Zastanawiało nas przede wszystkim jak będą grać swoje role
nasi prześladowcy.
Na razie przecież zmuszeni są do zachowania wszelkich
pozorów, a my wiedzieliśmy już że sędzia i
biskup są w tym naprawdę nieźli. Do tej pory rozgrywali tę
grę perfekcyjnie.
Okazało się również że Dziadek z dziewczynami wrócili już od
rodziców Izabel. Oczywiście nie udałoby
się to bez ingerencji magicznych umiejętności Samsona. Przed
Izabel nie było już potrzeby udawać,
więc mogli sobie pozwolić na błyskawiczne przenoszenie się.
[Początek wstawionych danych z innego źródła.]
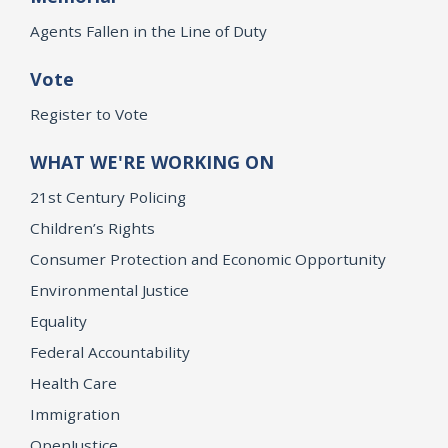
Agents Fallen in the Line of Duty
Vote
Register to Vote
WHAT WE'RE WORKING ON
21st Century Policing
Children’s Rights
Consumer Protection and Economic Opportunity
Environmental Justice
Equality
Federal Accountability
Health Care
Immigration
OpenJustice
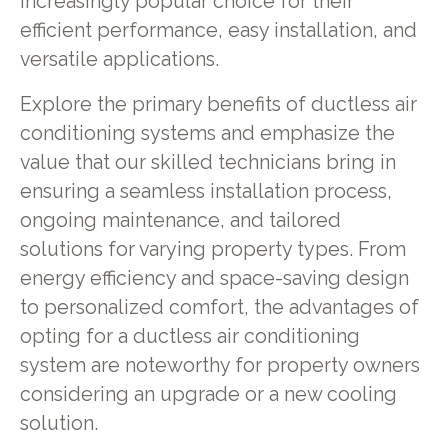
increasingly popular choice for their
efficient performance, easy installation, and
versatile applications.
Explore the primary benefits of ductless air
conditioning systems and emphasize the
value that our skilled technicians bring in
ensuring a seamless installation process,
ongoing maintenance, and tailored
solutions for varying property types. From
energy efficiency and space-saving design
to personalized comfort, the advantages of
opting for a ductless air conditioning
system are noteworthy for property owners
considering an upgrade or a new cooling
solution.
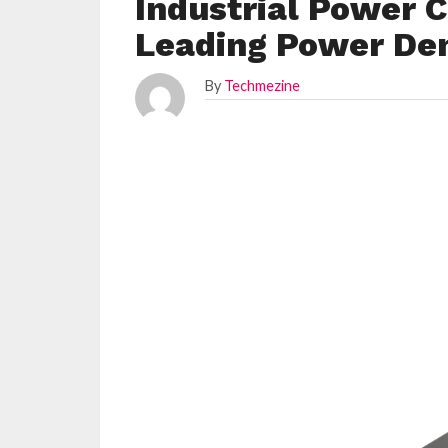
Industrial Power 
Leading Power Den
By
Techmezine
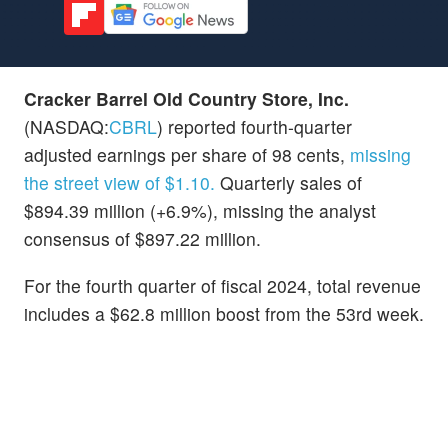
Cracker Barrel Old Country Store, Inc.
(NASDAQ:
CBRL
) reported fourth-quarter
adjusted earnings per share of 98 cents,
missing
the street view of $1.10.
Quarterly sales of
$894.39 million (+6.9%), missing the analyst
consensus of $897.22 million.
For the fourth quarter of fiscal 2024, total revenue
includes a $62.8 million boost from the 53rd week.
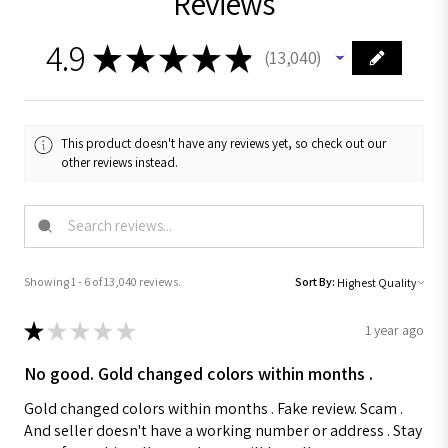
Reviews
4.9
★
★
★
★
★
13,040
13040
This product doesn't have any reviews yet, so check out our
other reviews instead.
Showing 1 - 6 of 13,040 reviews.
Sort By:
★
★
★
★
★
1 year ago
No good. Gold changed colors within months .
Gold changed colors within months . Fake review. Scam .
And seller doesn't have a working number or address . Stay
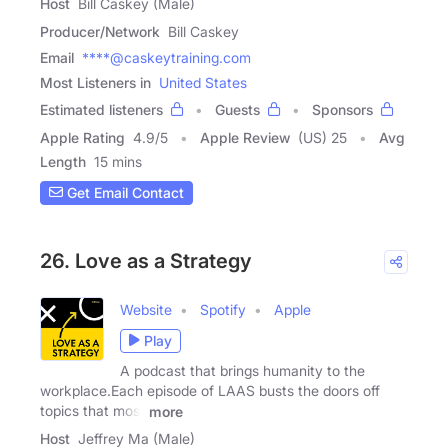
Host
Bill Caskey (Male)
Producer/Network
Bill Caskey
Email
****@caskeytraining.com
Most Listeners in
United States
Estimated listeners
Guests
Sponsors
Apple Rating
4.9
/
5
Apple Review
(US) 25
Avg
Length
15 mins
Get Email Contact
26. Love as a Strategy
Website
Spotify
Apple
Play
A podcast that brings humanity to the
workplace.Each episode of LAAS busts the doors off
topics that most
more
Host
Jeffrey Ma (Male)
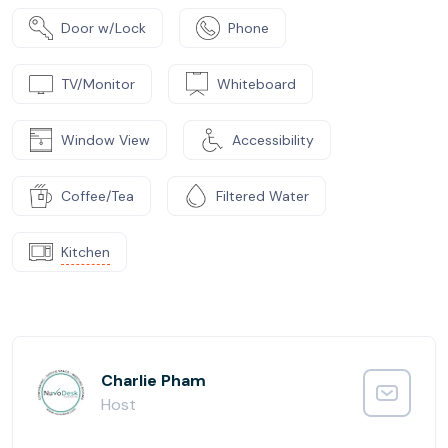
Door w/Lock
Phone
TV/Monitor
Whiteboard
Window View
Accessibility
Coffee/Tea
Filtered Water
Kitchen
Charlie Pham
Host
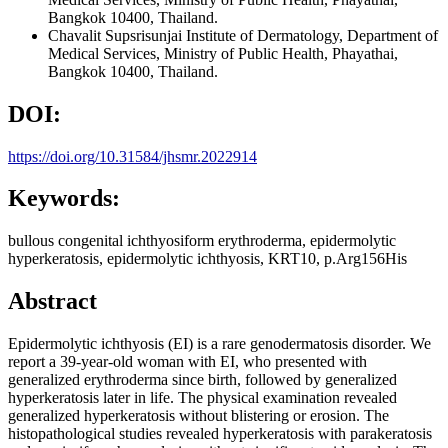
Bangkok 10400, Thailand.
Chavalit Supsrisunjai
Institute of Dermatology, Department of
Medical Services, Ministry of Public Health, Phayathai,
Bangkok 10400, Thailand.
DOI:
https://doi.org/10.31584/jhsmr.2022914
Keywords:
bullous congenital ichthyosiform erythroderma, epidermolytic
hyperkeratosis, epidermolytic ichthyosis, KRT10, p.Arg156His
Abstract
Epidermolytic ichthyosis (EI) is a rare genodermatosis disorder. We
report a 39-year-old woman with EI, who presented with
generalized erythroderma since birth, followed by generalized
hyperkeratosis later in life. The physical examination revealed
generalized hyperkeratosis without blistering or erosion. The
histopathological studies revealed hyperkeratosis with parakeratosis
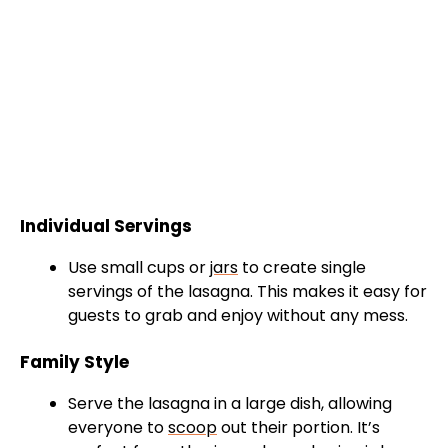
Individual Servings
Use small cups or
jars
to create single
servings of the lasagna. This makes it easy for
guests to grab and enjoy without any mess.
Family Style
Serve the lasagna in a large dish, allowing
everyone to
scoop
out their portion. It’s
Dziadek mający kilkuset letnie
doświadczenie, ma się rozumieć był w tych magicznych
sprawach dużo lepszy od swojej wnuczki.
Potrafił się gdzieś pojawić i stać się widoczny dla
otoczenia dopiero wtedy gdy miał pewność
że to dobry moment i że nikt tego nie zauważy. Takie
możliwości pozwalały zmniejszyć dystans
a co za tym idzie zaoszczędzić na czasie.
Z Ich wyprawy najbardziej zadowoleni wrócili Izabel i
Samson, nie wiedzieć które bardziej.
Natomiast Mija i Kumiko były niepocieszone, Ich zdaniem nie
wydarzyło się nic ciekawego.
Było miło i owszem ale nudno. Skrzywiła się Kumiko ściągając
miecz z pleców.
Gdy zamieniliśmy wspólnie kilka słów na temat bieżących
spraw związanych z zasadzką
na nasze osoby, Kumiko od razu wyraźnie poprawił się humor.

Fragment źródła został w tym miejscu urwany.